Hi, first of all the link to the newly created number-parser library - https://github.com/scrapinghub/number-parser. The entire library was created from scratch
as part of GSoC 2020. Going over the github stats :-
- 58 commits
- 46000+ lines of code added
- 22000+ lines of code deleted.
Phew, that's a lot. Before going any further about the details of the challenges and work done , I would like to thank all my mentors - this journey was possible only due to their support and inputs. Special shout-out to Marc @noviluni , without your constant code-reviews and inputs this library would not have been half as good.
Work Done
The README gives a more detailed explanation of what the library is capable of and how to use the library. Basically the goal was to have a way to convert numbers written in the natural language to their numeric form and I am proud to say that we were able to succeed in doing so to a large extent.
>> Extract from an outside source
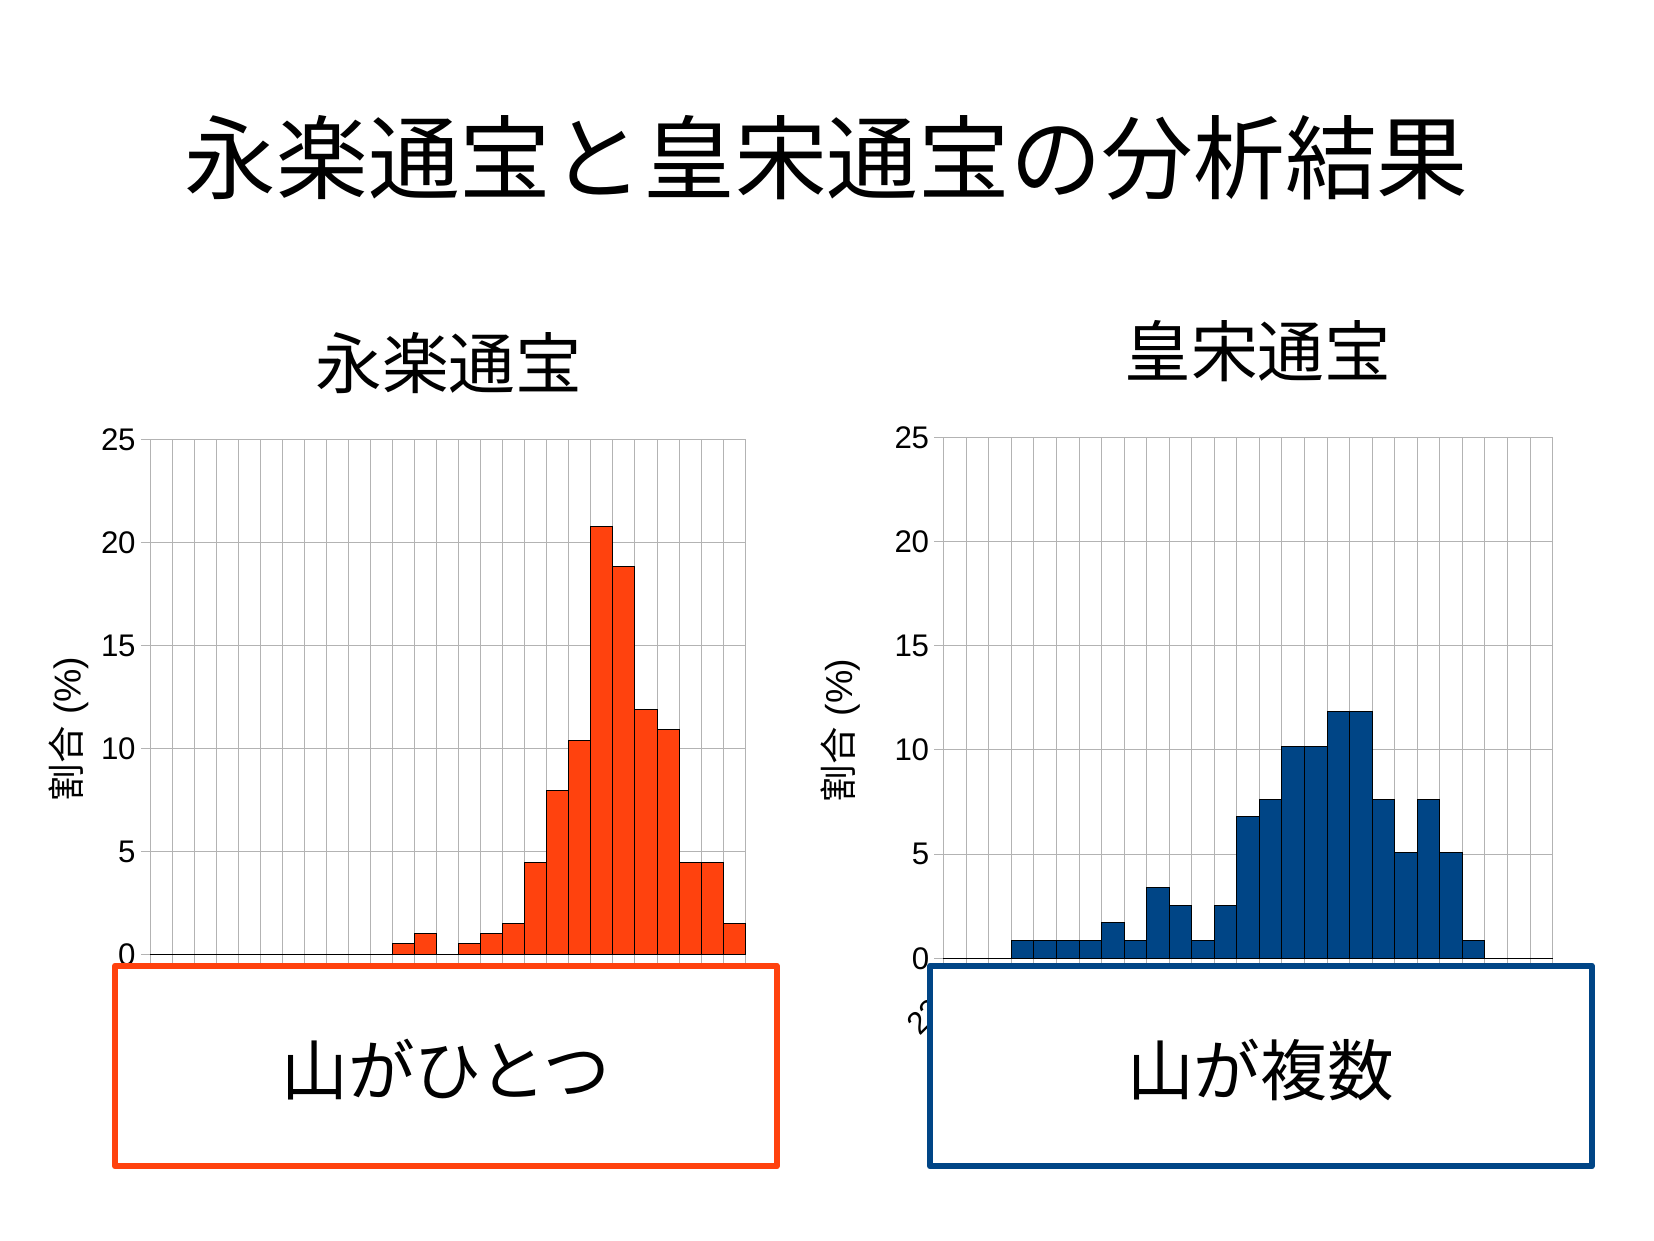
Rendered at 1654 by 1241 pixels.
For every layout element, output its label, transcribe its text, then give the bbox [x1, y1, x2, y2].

Additionally it supports multiple languages :-
For cardinal numbers -> English , Russian , Hindi , Spanish
For ordinal numbers -> English
Challenges / Work Remaining
The toughest challenge was actually starting the process from scratch with little reference. However once this phase was done it was a fun and relatively smooth working.
One major aspect was setting up good tests to ensure the library works well , once again thanks to all my mentors for helping with adding tests in different languages.
Apart from that the library is also planned to be a dependency of date-parser - https://github.com/scrapinghub/dateparser/pull/711 this in turn meant keeping a high level of code quality. Also it was important to structure the code and add features (like auto-language detection) so that the incorporation was smooth.
The library is still in the early stages and there is an endless scope for improvements. So request one and all to contribute and make it better. From the list of pending issues
https://github.com/scrapinghub/number-parser/issues, the major ones to revamp the library are :-
- https://github.com/scrapinghub/number-parser/issues/40 - Support for more languages -> While the code is modular enough to work on more languages there are some languages and specific edge-cases that need to be worked upon. Additionally ordinal numbers currently support English only which needs to be expanded
- https://github.com/scrapinghub/number-parser/issues/11 - Supporting decimal and negative numbers -> Currently we are only limited to integers.
All in all it has been an amazing summer and I would like to thank everyone who was part of it.
Signing off
Arnav